What Should Borrowers Do?

Duncan had several tips for potential borrowers.

First, if you've got any credit blemishes, you need to fix them. That starts with getting a credit report to see what the three rating agencies say about you.

Next, gather your documents. Be prepared to show that you have savings and can verify your income with W-2 forms and other documents.

Finally, be prepared to clearly demonstrate timely payment on other debts.

Duncan said that borrowers shouldn't just settle on the first mortgage lender they talk with.

"Shop, shop, shop. There are more than 8,000 lenders out there," he said.

While the criteria has tightened, Duncan said it's not like the market has dried up for most potential homeowners.

"Lenders still want to make loans. They don't make any money if they don't make any loans," he said.

The tightening of mortgages is hitting some markets harder than others.

Leslee McKenzie, of Coldwell Banker Hickok & Boardman in Burlington, Vt., said she has seen almost no change in the borrowing market.

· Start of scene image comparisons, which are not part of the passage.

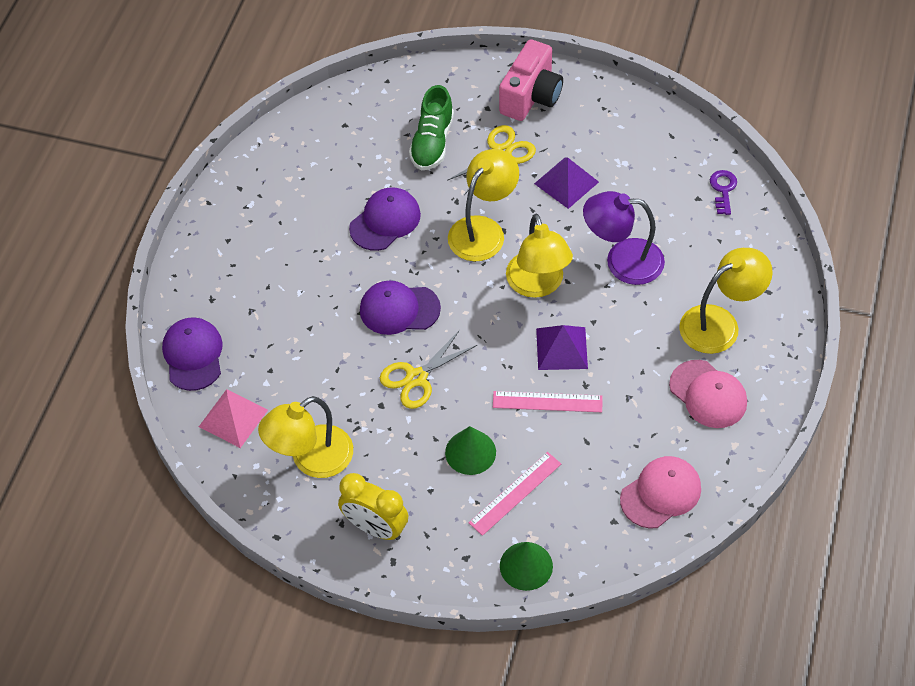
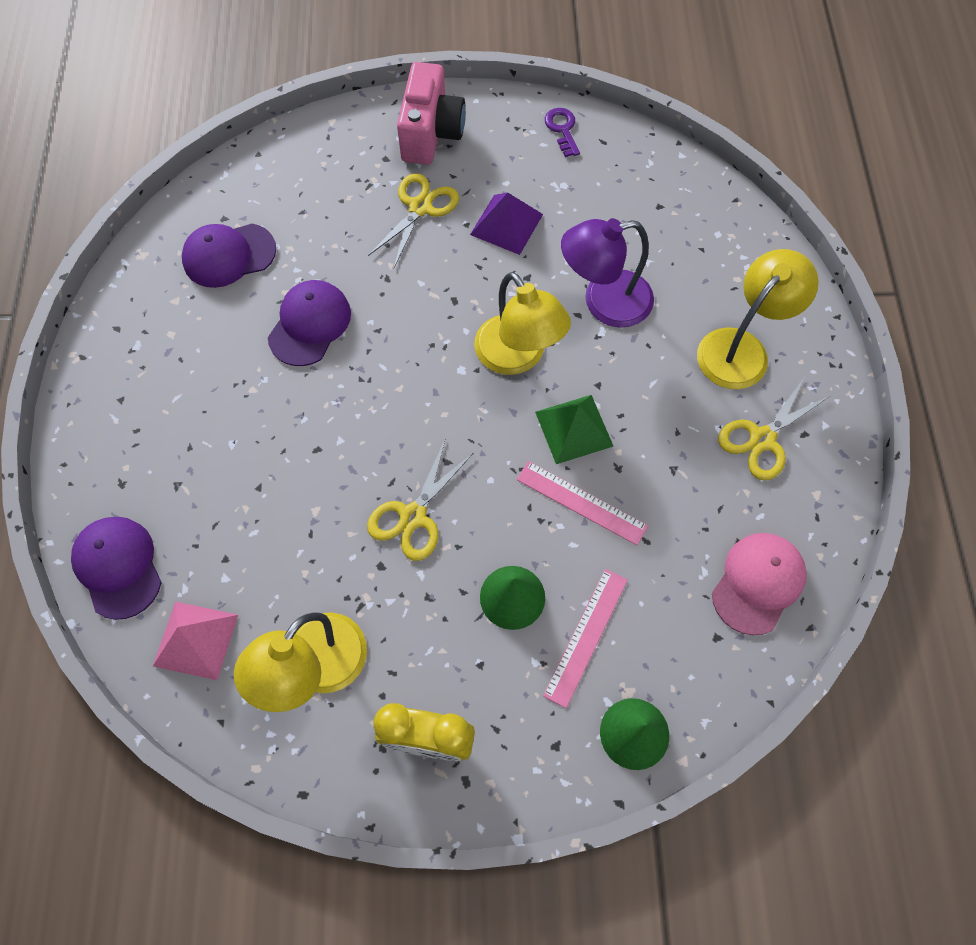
camera: 20 degrees left, 10 degrees up
(399, 309) = (363, 432): purple cap -> purple cap (229, 255)
(432, 142) = (335, 214): green shoe -> none
(483, 230) = (430, 306): yellow lamp -> none
(547, 401) = (581, 502): pink ruler -> pink ruler turned 45 degrees clockwise
(561, 348) = (574, 429): purple pyramid -> green pyramid
(708, 394) = (762, 439): pink cap -> yellow scissors
(723, 189) = (683, 189): purple key -> purple key (562, 129)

"Vermont has not had a really heavy issue with subprime lending or fraudulent loans," she said. "We're still seeing the majority of buyers do traditional loan programs … I haven't seen it be a problem."

However, Darrell Plummer, of Coldwell Banker Plummer & Associates in Reno, Nev., said some entry-level buyers in his market have had problems getting loans.

"It depends on the buyer and where they are coming from and the job opportunity and salary they are receiving," he said.

Alternatives for the Poor

For those who have less-than-perfect credit, there are still lending options available.

One is Acorn Housing Corp., a nonprofit group that provides free housing counseling to low- and moderate-income home buyers, and matches them with lenders.

Bruce Dorpalen, director of housing counseling at Acorn, said that people often overlook groups like his that can get them prime rates.

"A lot of people who should have gotten prime loans and people who could have gotten more flexible loans through us ended up getting very expensive loans through the subprime market, partly because that's what the mortgage brokers sales force sold, partly because the market doesn't always underwrite well low- and moderate-income home buyers," Dorpalen said.

Acorn does its own loan underwriting and then works with various lenders to get people mortgages. He said the credit scoring industry does not score low- and moderate- income people particularly well, but Acorn looks beyond the scores.

"At the end of the day, a lot of the people who would normally be subprime borrowers that are having a harder time getting a loan could get a loan through us," he said. "To us, it's a whole market distortion."

With more traditional, fixed-rate loans, poor borrowers are less likely to default because the cost of homeownership is significantly lower.

Generally, people come to Acorn because they know about the program, or are referred by a real estate agent, friends who bought a house through the program or local government. The group issued more than 15,000 mortgages last year and expects to exceed that this year.

"It's very frustrating," Dorpalen said, "to see all this happen and know that we could have gotten people a better deal."